═════ Source information

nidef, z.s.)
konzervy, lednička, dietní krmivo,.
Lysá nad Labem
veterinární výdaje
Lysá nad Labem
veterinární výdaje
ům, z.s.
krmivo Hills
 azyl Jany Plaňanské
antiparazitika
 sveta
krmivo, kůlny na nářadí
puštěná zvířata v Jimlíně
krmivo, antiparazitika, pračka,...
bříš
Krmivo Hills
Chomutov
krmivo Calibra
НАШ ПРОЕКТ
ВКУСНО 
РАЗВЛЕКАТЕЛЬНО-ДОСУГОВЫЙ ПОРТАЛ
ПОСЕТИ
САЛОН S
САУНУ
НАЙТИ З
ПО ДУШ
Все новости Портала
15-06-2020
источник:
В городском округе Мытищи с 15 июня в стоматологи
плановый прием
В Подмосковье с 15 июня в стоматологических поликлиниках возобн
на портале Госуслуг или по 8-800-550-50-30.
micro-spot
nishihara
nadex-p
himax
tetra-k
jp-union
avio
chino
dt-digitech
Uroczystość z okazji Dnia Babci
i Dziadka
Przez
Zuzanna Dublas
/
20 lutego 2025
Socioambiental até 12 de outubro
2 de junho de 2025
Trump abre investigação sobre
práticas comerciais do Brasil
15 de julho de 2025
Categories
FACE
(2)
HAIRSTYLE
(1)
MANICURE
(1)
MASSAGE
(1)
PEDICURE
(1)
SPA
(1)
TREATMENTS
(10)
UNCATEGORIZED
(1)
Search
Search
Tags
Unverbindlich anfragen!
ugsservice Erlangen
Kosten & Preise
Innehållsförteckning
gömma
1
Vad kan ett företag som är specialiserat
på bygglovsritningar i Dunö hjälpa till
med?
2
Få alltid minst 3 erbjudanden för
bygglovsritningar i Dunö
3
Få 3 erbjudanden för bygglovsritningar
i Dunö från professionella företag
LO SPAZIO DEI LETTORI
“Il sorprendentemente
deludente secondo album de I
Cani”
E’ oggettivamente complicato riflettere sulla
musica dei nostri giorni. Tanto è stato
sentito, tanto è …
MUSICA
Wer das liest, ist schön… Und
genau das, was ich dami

══════════

Output everything from the start of the material down to the line containing "krmivo Calibra", with that line included, as a Markdown table. Use the columns No. and Line, number each row, and leave out blank lines.

*Response area*
| No. | Line |
|---|---|
| 1 | nidef, z.s.) |
| 2 | konzervy, lednička, dietní krmivo,. |
| 3 | Lysá nad Labem |
| 4 | veterinární výdaje |
| 5 | Lysá nad Labem |
| 6 | veterinární výdaje |
| 7 | ům, z.s. |
| 8 | krmivo Hills |
| 9 |  azyl Jany Plaňanské |
| 10 | antiparazitika |
| 11 |  sveta |
| 12 | krmivo, kůlny na nářadí |
| 13 | puštěná zvířata v Jimlíně |
| 14 | krmivo, antiparazitika, pračka,... |
| 15 | bříš |
| 16 | Krmivo Hills |
| 17 | Chomutov |
| 18 | krmivo Calibra |